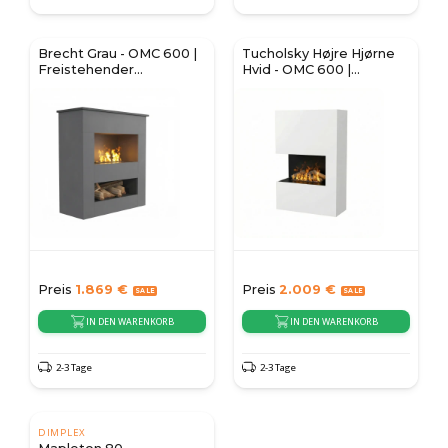
Brecht Grau - OMC 600 |
Tucholsky Højre Hjørne
Freistehender
Hvid - OMC 600 |
Wasserdampfkamin
Fritstående
Vanddamppejs
Preis
1.869
€
Preis
2.009
€
IN DEN WARENKORB
IN DEN WARENKORB
2-3 Tage
2-3 Tage
DIMPLEX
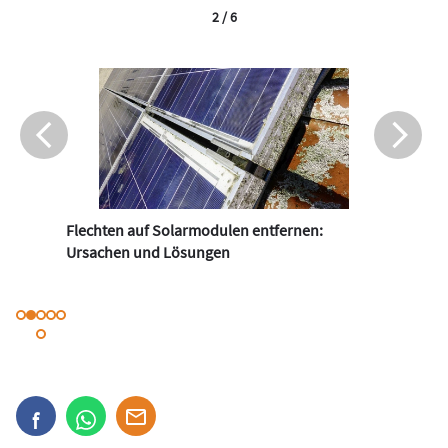
2 / 6
Flechten auf Solarmodulen entfernen:
Ursachen und Lösungen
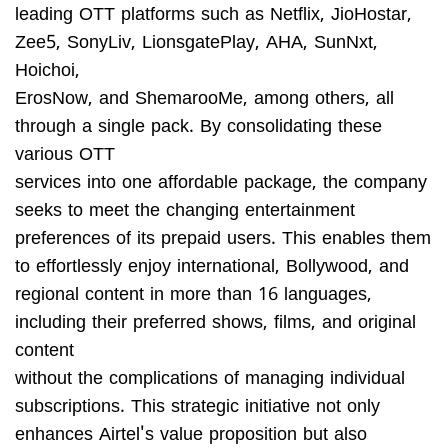
leading OTT platforms such as Netflix, JioHostar,
Zee5, SonyLiv, LionsgatePlay, AHA, SunNxt,
Hoichoi,
ErosNow, and ShemarooMe, among others, all
through a single pack. By consolidating these
various OTT
services into one affordable package, the company
seeks to meet the changing entertainment
preferences of its prepaid users. This enables them
to effortlessly enjoy international, Bollywood, and
regional content in more than 16 languages,
including their preferred shows, films, and original
content
without the complications of managing individual
subscriptions. This strategic initiative not only
enhances Airtel's value proposition but also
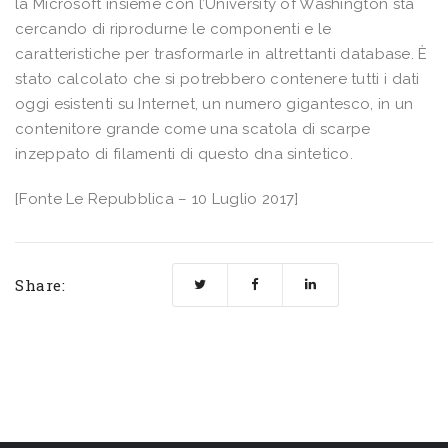
la Microsoft insieme con l’University of Washington sta
cercando di riprodurne le componenti e le
caratteristiche per trasformarle in altrettanti database. È
stato calcolato che si potrebbero contenere tutti i dati
oggi esistenti su Internet, un numero gigantesco, in un
contenitore grande come una scatola di scarpe
inzeppato di filamenti di questo dna sintetico.
[Fonte Le Repubblica – 10 Luglio 2017]
Share:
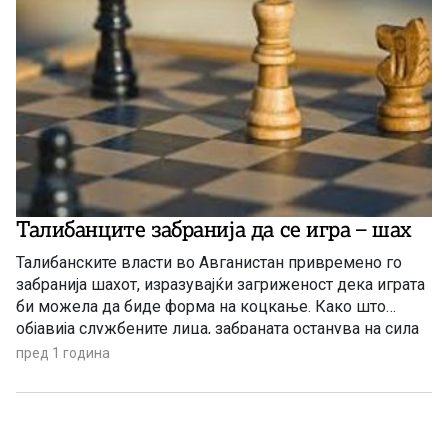
Талибанците забранија да се игра – шах
Талибанските власти во Авганистан привремено го
забранија шахот, изразувајќи загриженост дека играта
би можела да биде форма на коцкање. Како што
објавија службените лица, забраната останува на сила
до понатамошно известување, односно додека не се
пред 1 година
утврди „дали шахот е во согласност со исламскиот
закон“. Шахот е најновиот во низата спортови што
Талибанците одлучија да ги […]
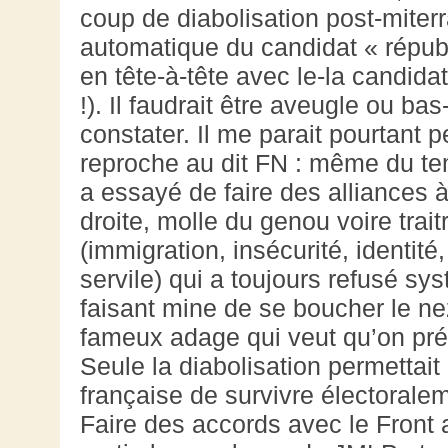
coup de diabolisation post-miterr
automatique du candidat « républi
en tête-à-tête avec le-la candida
!). Il faudrait être aveugle ou ba
constater. Il me parait pourtant p
reproche au dit FN : même du te
a essayé de faire des alliances à
droite, molle du genou voire trait
(immigration, insécurité, identit
servile) qui a toujours refusé sy
faisant mine de se boucher le nez 
fameux adage qui veut qu’on préfè
Seule la diabolisation permettait
française de survivre électoralem
Faire des accords avec le Front a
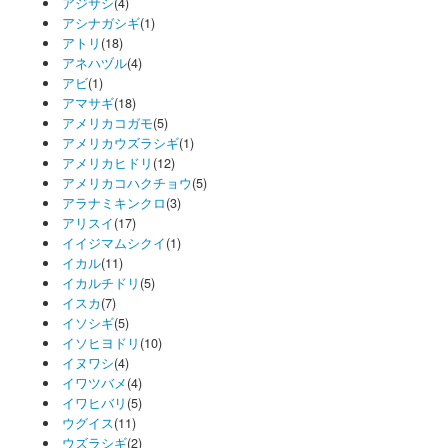
アジサシ
(4)
アシナガシギ
(1)
アトリ
(18)
アネハヅル
(4)
アビ
(1)
アマサギ
(18)
アメリカコガモ
(5)
アメリカウズラシギ
(1)
アメリカヒドリ
(12)
アメリカコハクチョウ
(5)
アラナミキンクロ
(3)
アリスイ
(17)
イイジマムシクイ
(1)
イカル
(11)
イカルチドリ
(5)
イスカ
(7)
イソシギ
(5)
イソヒヨドリ
(10)
イヌワシ
(4)
イワツバメ
(4)
イワヒバリ
(5)
ウグイス
(11)
ウズラシギ
(2)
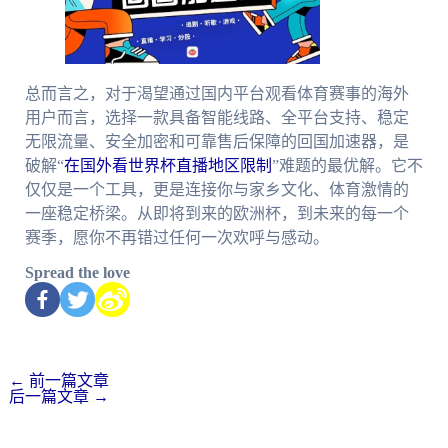
总而言之，对于渴望通过国内平台观看体育赛事的海外
用户而言，选择一款具备智能线路、全平台支持、稳定
无限流量、安全加密和可靠售后保障的回国加速器，是
破解“
在国外看世界杯直播地区限制
”难题的最优解。它不
仅仅是一个工具，更是连接你与家乡文化、体育激情的
一座稳定桥梁。从即将到来的欧洲杯，到未来的每一个
赛季，愿你不再错过任何一次欢呼与感动。
Spread the love
←
前一篇文章
后一篇文章
→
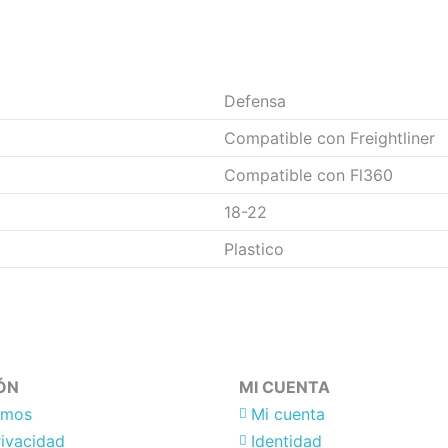
Defensa
Compatible con Freightliner
Compatible con Fl360
18-22
Plastico
ÓN
MI CUENTA
omos
Mi cuenta
rivacidad
Identidad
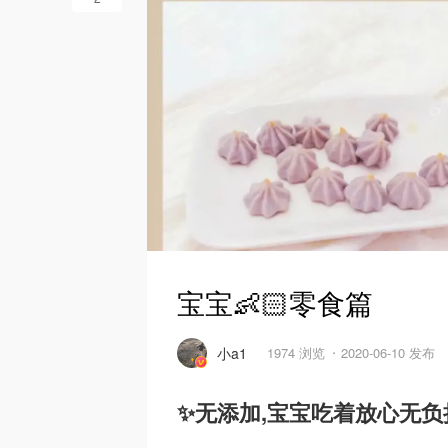
宝宝👶🏻零食篇
小a1
1974 浏览
2020-06-10 发布
✨无添加,宝宝吃着放心无负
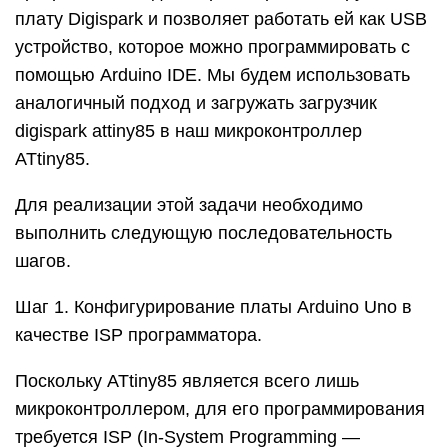
плату Digispark и позволяет работать ей как USB
устройство, которое можно программировать с
помощью Arduino IDE. Мы будем использовать
аналогичный подход и загружать загрузчик
digispark attiny85 в наш микроконтроллер
ATtiny85.
Для реализации этой задачи необходимо
выполнить следующую последовательность
шагов.
Шаг 1. Конфигурирование платы Arduino Uno в
качестве ISP программатора.
Поскольку ATtiny85 является всего лишь
микроконтроллером, для его программирования
требуется ISP (In-System Programming —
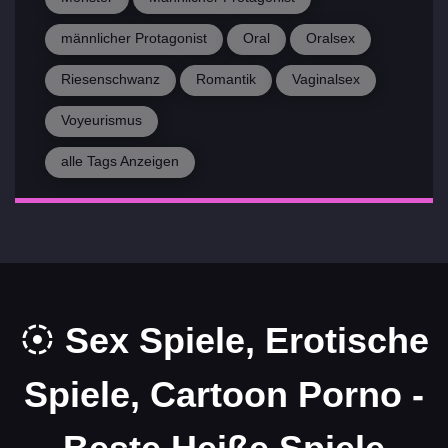
männlicher Protagonist
Oral
Oralsex
Riesenschwanz
Romantik
Vaginalsex
Voyeurismus
alle Tags Anzeigen
Sex Spiele, Erotische
Spiele, Cartoon Porno -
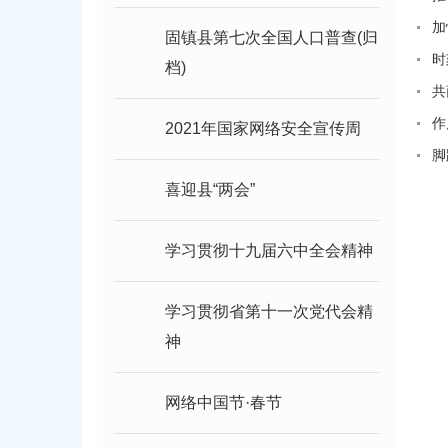
加
固镇县第七次全国人口普查(归
时
档)
共
作
2021年国家网络安全宣传周
脚
喜迎县“两会”
学习贯彻十九届六中全会精神
学习贯彻省第十一次党代会精
神
网络中国节·春节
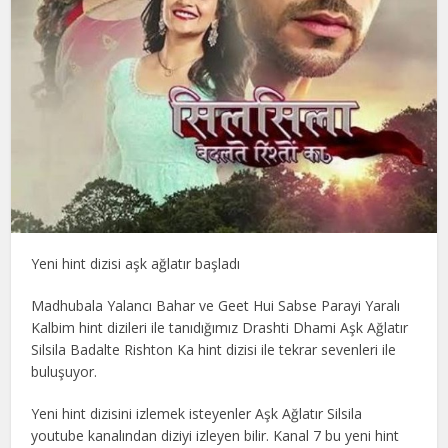
Yeni hint dizisi aşk ağlatır başladı
Madhubala Yalancı Bahar ve Geet Hui Sabse Parayi Yaralı
Kalbim hint dizileri ile tanıdığımız Drashti Dhami Aşk Ağlatır
Silsila Badalte Rishton Ka hint dizisi ile tekrar sevenleri ile
buluşuyor.
Yeni hint dizisini izlemek isteyenler Aşk Ağlatır Silsila
youtube kanalından diziyi izleyen bilir. Kanal 7 bu yeni hint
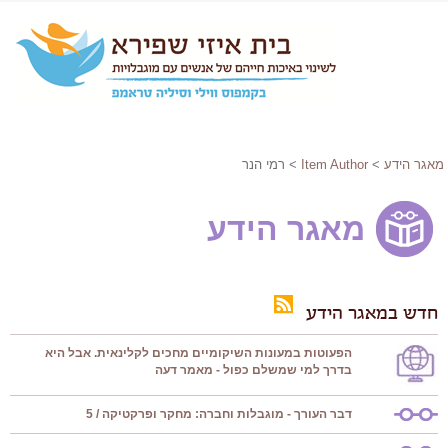
מאגר הידע
>
Item Author
> רמי הנר
מאגר הידע
חדש במאגר הידע
הפעוטות במעונות השיקומיים מחכים לקלינאית. אבל היא
בדרך למי שמשלם כפול - מאמר דעה
דבר העורך - מוגבלות וחברה: מחקר ופרקטיקה / 5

------------------------------------

Exercise description = Whenever the string "This" turns up in a line of the material, that line counts; say how many such lines there are, giving the number only.

Exercise response = 2